We are here for the latest Astros cheating allegations, even if they are just sour grapes

October 11, 2021

Carmen Mandato

Ask yourself a question: If a pitcher has a bad outing against the Houston Astros at this point in the year, and that pitcher then accuses the Astros of stealing signs, is it more likely that:

A: The Astros stole signs

or

B: That pitcher is bitter, and the fact that the Astros used to steal signs is a great excuse for him to blame somebody else for his bad pitching?

It's probably B, because even the Astros can't be audacious enough to go back to the cheating well. (Right? Right?) But we live in the age of the Big Conspiracy Theory, and so if you hate the Astros, let's indulge in one more courtesy of White Sox reliever Ryan Tepera. Tepera was actually excellent in Game 3 against the Astros in Chicago, throwing two perfect innings in a 12-6 win that helped the White Sox avoid a three-game sweep in their ALDS series. He only threw one inning over the first two games in Houston, and gave up a hit, but his team fared far worse, giving up ten hits in each game, compared to just six hits in game three, in which the Astros struck out 12 times.

Now, granted, these are marginal differences over a very small sample size. And yet, Tepera went there:

"They've obviously had a reputation of doing some sketchy stuff over there," he said. "It's just, we can say that it's a little bit of a difference. I think you saw the swings and misses tonight compared to, you know, the first two games at Minute Maid."

If you somehow missed this story the first time around, the Astros used cameras to steal signs in 2017 and 2018, and conveyed those signs to batters by means of banging trash cans and other signals. They won a World Series in '17, and when it was discovered, the manager and GM were fired while players were granted immunity.

That was bad, but the idea they'd be doing it again? It's honestly pretty preposterous. Nevertheless, it was equally preposterous that their World Series ring wasn't taken away, and that the vast majority of players and coaches and executives involved in the cheating got off with no punishment. The only way most of them were held to account was in the court of public opinion, i.e. a few boos and heckles here and there. If accusations like Tepera's are part of that secondary punishment, well...true or not, that's part of the deal.

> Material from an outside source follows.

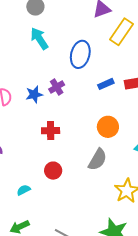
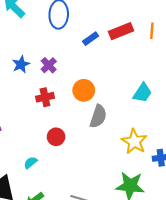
purple cross: (57, 87) -> (49, 65), moved
orange circle: (108, 127) -> (84, 90), moved

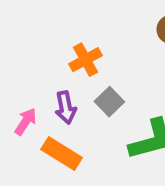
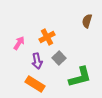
pink arrow: (26, 122) -> (19, 43), moved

As for actual evidence? It's pretty scant. Gone are the outrageous home/away splits from '17, and today the Astros are fairly normal by comparison to other teams. In an attempt to be totally objective, our guess is that Tepera is wrong and the Astros are clean. But in terms of the greater truth, which is that as the Astros were cheats and should be thought of that way for all eternity, Tepera is a messenger of the deeper truth. Preach on, brother.